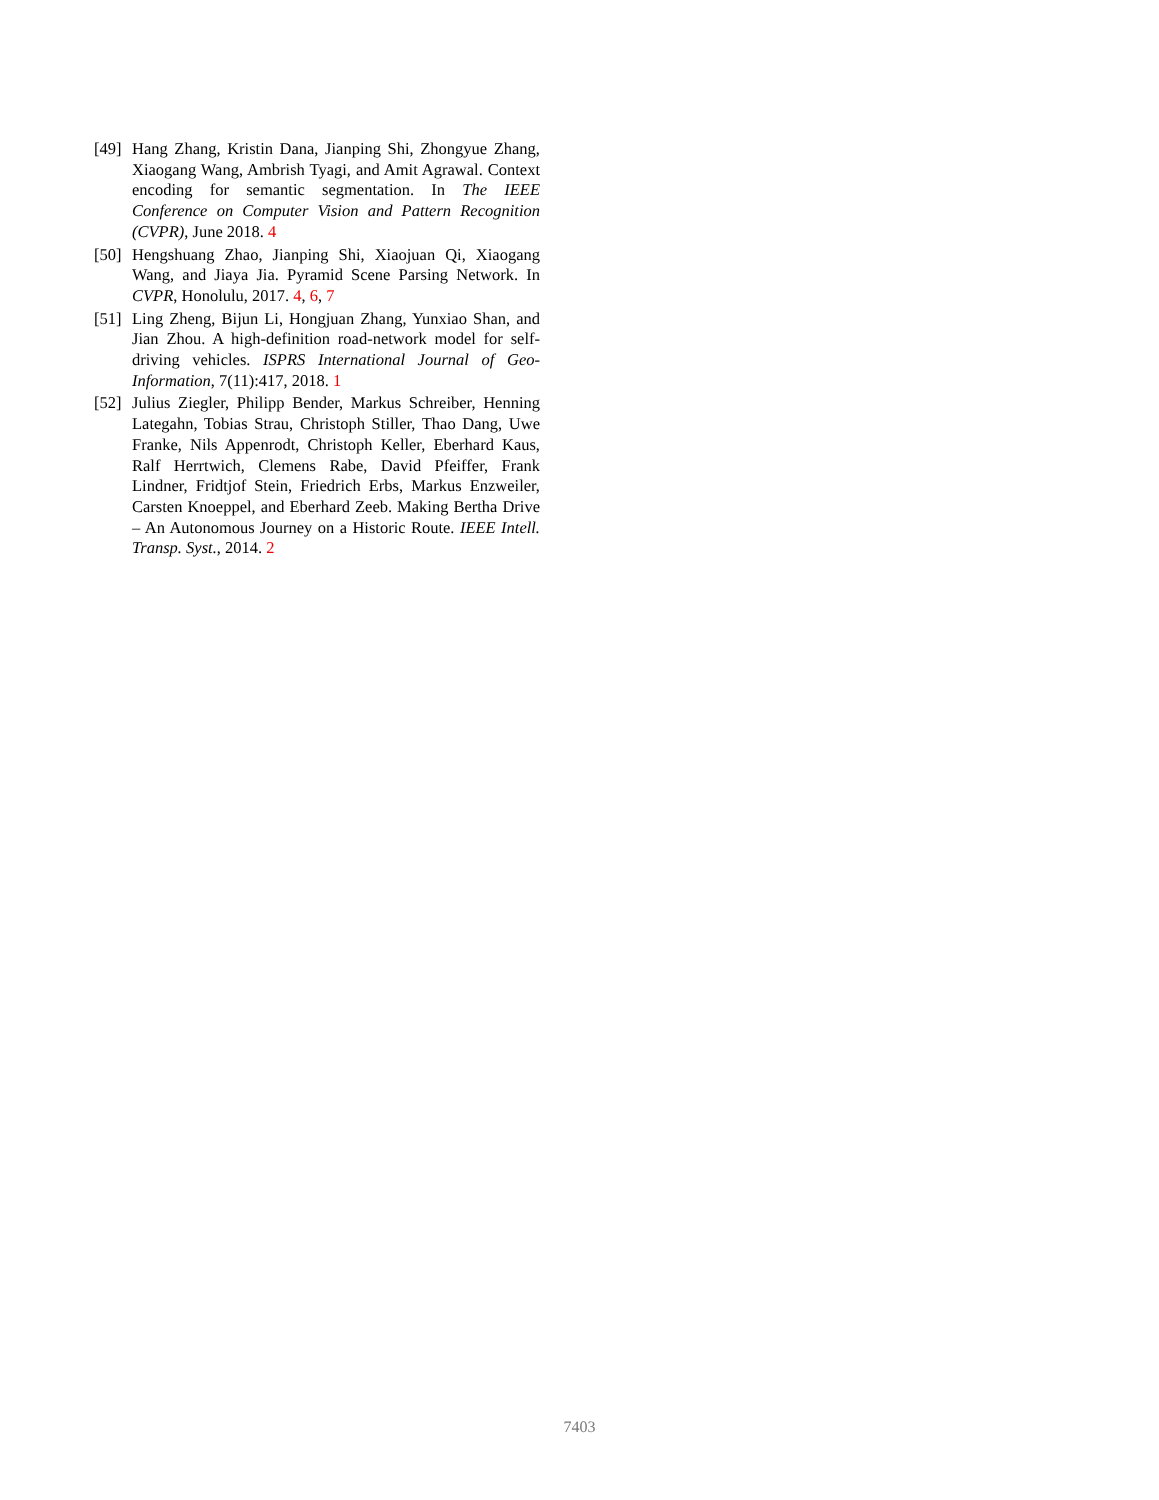[49]
Hang Zhang, Kristin Dana, Jianping Shi, Zhongyue Zhang, Xiaogang Wang, Ambrish Tyagi, and Amit Agrawal. Context encoding for semantic segmentation. In The IEEE Conference on Computer Vision and Pattern Recognition (CVPR), June 2018. 4
[50]
Hengshuang Zhao, Jianping Shi, Xiaojuan Qi, Xiaogang Wang, and Jiaya Jia. Pyramid Scene Parsing Network. In CVPR, Honolulu, 2017. 4, 6, 7
[51]
Ling Zheng, Bijun Li, Hongjuan Zhang, Yunxiao Shan, and Jian Zhou. A high-definition road-network model for self-driving vehicles. ISPRS International Journal of Geo-Information, 7(11):417, 2018. 1
[52]
Julius Ziegler, Philipp Bender, Markus Schreiber, Henning Lategahn, Tobias Strau, Christoph Stiller, Thao Dang, Uwe Franke, Nils Appenrodt, Christoph Keller, Eberhard Kaus, Ralf Herrtwich, Clemens Rabe, David Pfeiffer, Frank Lindner, Fridtjof Stein, Friedrich Erbs, Markus Enzweiler, Carsten Knoeppel, and Eberhard Zeeb. Making Bertha Drive – An Autonomous Journey on a Historic Route. IEEE Intell. Transp. Syst., 2014. 2
7403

□ □ □ □

(What to work on):
Give the entries again word for word, but skip the pictures.

(Output below):
[49]
Hang Zhang, Kristin Dana, Jianping Shi, Zhongyue Zhang, Xiaogang Wang, Ambrish Tyagi, and Amit Agrawal. Context encoding for semantic segmentation. In The IEEE Conference on Computer Vision and Pattern Recognition (CVPR), June 2018. 4
[50]
Hengshuang Zhao, Jianping Shi, Xiaojuan Qi, Xiaogang Wang, and Jiaya Jia. Pyramid Scene Parsing Network. In CVPR, Honolulu, 2017. 4, 6, 7
[51]
Ling Zheng, Bijun Li, Hongjuan Zhang, Yunxiao Shan, and Jian Zhou. A high-definition road-network model for self-driving vehicles. ISPRS International Journal of Geo-Information, 7(11):417, 2018. 1
[52]
Julius Ziegler, Philipp Bender, Markus Schreiber, Henning Lategahn, Tobias Strau, Christoph Stiller, Thao Dang, Uwe Franke, Nils Appenrodt, Christoph Keller, Eberhard Kaus, Ralf Herrtwich, Clemens Rabe, David Pfeiffer, Frank Lindner, Fridtjof Stein, Friedrich Erbs, Markus Enzweiler, Carsten Knoeppel, and Eberhard Zeeb. Making Bertha Drive – An Autonomous Journey on a Historic Route. IEEE Intell. Transp. Syst., 2014. 2
7403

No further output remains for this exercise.